Reproduce the entries word for word, from the first line through the line that contains "коморе Војводине", including both of those lines.

Entries from a dataset:
++++++++

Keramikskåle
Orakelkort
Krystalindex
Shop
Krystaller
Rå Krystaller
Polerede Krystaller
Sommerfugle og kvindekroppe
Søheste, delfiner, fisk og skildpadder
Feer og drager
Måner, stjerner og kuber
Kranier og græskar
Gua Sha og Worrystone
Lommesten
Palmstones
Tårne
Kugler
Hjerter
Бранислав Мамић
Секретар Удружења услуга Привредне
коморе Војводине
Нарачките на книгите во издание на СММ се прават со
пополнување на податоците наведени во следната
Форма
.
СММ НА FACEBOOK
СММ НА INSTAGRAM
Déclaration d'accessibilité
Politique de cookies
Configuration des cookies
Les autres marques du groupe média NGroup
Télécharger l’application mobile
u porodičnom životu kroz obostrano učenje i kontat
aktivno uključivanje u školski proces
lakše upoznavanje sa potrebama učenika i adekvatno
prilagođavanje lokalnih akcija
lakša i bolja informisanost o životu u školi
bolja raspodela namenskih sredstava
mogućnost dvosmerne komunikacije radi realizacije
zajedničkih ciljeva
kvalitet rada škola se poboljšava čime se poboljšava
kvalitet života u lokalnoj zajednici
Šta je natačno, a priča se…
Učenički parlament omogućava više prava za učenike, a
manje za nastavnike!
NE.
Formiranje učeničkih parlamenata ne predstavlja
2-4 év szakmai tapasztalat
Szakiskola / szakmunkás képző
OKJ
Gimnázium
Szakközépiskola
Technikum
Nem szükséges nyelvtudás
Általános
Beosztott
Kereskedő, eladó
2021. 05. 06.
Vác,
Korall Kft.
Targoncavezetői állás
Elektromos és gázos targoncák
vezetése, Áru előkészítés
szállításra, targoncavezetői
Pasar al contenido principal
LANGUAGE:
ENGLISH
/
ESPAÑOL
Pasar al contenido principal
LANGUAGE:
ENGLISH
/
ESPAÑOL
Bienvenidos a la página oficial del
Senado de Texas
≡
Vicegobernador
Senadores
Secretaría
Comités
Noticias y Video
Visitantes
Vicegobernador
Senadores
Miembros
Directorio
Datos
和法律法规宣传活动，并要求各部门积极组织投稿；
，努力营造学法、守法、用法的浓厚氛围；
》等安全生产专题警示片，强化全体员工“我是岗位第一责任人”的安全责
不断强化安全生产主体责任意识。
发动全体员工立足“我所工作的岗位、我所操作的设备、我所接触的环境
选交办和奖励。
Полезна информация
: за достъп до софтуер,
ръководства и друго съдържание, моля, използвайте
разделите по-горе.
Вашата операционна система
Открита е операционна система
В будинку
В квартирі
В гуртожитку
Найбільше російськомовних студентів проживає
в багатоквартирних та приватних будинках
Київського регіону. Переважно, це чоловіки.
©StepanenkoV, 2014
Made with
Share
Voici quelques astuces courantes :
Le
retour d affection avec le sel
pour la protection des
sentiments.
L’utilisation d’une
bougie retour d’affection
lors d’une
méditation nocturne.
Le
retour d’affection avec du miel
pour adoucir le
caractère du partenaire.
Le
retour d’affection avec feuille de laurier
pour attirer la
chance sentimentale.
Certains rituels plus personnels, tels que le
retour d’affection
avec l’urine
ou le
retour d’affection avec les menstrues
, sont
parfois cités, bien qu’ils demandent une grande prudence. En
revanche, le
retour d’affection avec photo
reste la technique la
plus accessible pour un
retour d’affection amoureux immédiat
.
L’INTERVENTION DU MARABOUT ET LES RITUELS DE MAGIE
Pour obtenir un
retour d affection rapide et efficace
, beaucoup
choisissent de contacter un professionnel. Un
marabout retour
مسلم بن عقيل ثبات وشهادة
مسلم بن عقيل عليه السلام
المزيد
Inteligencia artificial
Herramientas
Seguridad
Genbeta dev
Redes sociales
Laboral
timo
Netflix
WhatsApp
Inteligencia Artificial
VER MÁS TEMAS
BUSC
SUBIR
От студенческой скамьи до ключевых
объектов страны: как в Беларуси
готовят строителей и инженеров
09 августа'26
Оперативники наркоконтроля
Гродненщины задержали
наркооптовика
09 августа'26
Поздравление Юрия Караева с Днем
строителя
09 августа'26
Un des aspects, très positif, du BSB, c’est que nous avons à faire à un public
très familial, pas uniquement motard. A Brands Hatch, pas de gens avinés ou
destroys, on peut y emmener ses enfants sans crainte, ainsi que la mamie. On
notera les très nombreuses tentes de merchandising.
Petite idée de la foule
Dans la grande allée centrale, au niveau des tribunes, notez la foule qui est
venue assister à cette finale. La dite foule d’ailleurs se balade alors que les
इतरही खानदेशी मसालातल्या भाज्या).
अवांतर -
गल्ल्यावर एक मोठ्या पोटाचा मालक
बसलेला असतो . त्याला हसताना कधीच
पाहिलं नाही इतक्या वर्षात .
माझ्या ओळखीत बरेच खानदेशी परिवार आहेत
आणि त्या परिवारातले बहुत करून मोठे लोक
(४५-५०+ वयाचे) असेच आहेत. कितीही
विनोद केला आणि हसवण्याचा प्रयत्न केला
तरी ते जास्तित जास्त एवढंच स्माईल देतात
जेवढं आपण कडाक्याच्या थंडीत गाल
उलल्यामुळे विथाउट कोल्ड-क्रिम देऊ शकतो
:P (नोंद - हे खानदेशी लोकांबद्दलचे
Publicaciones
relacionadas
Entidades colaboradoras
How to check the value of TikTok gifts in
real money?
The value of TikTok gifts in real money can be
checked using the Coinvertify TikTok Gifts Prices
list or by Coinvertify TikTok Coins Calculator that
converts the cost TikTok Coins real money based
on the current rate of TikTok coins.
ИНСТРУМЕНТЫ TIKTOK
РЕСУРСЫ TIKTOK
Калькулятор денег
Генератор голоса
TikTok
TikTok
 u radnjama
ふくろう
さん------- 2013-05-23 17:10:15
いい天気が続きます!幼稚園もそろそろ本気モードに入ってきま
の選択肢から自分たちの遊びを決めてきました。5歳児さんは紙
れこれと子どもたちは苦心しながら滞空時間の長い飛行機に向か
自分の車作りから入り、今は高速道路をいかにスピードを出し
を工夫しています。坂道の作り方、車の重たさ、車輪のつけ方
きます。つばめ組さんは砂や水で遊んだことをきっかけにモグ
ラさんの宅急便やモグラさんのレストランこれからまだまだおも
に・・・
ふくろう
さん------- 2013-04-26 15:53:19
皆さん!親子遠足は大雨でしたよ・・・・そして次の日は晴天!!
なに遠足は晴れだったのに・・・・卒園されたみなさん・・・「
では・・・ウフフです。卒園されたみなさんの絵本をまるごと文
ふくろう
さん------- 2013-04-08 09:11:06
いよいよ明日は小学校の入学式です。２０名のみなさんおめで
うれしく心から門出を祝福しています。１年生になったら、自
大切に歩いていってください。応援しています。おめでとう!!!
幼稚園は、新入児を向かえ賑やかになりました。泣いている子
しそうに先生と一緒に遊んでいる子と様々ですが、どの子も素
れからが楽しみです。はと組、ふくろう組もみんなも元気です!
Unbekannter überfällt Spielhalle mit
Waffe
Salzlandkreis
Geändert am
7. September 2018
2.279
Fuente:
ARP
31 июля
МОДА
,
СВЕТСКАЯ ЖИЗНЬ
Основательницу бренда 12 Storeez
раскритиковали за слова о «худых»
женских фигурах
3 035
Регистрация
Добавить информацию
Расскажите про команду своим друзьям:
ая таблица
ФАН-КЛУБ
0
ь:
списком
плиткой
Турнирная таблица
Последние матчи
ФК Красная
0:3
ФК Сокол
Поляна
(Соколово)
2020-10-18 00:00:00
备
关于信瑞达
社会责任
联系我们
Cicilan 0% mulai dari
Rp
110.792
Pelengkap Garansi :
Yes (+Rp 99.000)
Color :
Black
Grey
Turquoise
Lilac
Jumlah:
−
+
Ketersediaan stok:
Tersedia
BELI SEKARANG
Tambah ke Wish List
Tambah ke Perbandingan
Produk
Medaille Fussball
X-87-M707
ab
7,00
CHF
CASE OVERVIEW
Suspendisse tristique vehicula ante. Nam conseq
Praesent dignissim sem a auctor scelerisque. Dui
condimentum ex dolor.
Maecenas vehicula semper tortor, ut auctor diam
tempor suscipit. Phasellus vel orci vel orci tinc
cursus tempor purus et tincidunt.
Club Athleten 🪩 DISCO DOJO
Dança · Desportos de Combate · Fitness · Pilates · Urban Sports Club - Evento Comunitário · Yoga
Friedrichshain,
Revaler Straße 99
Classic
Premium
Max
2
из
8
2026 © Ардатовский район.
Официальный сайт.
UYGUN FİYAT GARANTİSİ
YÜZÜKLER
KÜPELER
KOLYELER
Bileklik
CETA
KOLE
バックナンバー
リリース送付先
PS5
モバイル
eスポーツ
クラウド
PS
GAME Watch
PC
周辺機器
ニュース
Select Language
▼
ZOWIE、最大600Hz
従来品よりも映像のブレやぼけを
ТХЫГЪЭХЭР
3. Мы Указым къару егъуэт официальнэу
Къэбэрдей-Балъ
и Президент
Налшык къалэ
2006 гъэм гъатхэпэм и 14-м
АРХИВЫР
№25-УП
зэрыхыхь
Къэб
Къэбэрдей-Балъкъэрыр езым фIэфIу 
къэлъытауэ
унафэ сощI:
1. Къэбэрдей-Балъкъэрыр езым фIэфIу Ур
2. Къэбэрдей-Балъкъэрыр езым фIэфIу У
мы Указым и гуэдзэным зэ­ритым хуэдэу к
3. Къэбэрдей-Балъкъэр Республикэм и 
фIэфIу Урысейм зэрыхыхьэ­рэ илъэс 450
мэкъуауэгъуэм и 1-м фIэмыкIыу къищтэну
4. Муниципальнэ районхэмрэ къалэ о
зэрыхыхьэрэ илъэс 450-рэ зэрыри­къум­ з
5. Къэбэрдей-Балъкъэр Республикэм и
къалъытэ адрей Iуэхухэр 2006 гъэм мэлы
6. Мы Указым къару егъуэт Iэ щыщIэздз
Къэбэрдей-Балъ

++++++++

◆ RESULT FOR THIS EXERCISE:
Keramikskåle
Orakelkort
Krystalindex
Shop
Krystaller
Rå Krystaller
Polerede Krystaller
Sommerfugle og kvindekroppe
Søheste, delfiner, fisk og skildpadder
Feer og drager
Måner, stjerner og kuber
Kranier og græskar
Gua Sha og Worrystone
Lommesten
Palmstones
Tårne
Kugler
Hjerter
Бранислав Мамић
Секретар Удружења услуга Привредне
коморе Војводине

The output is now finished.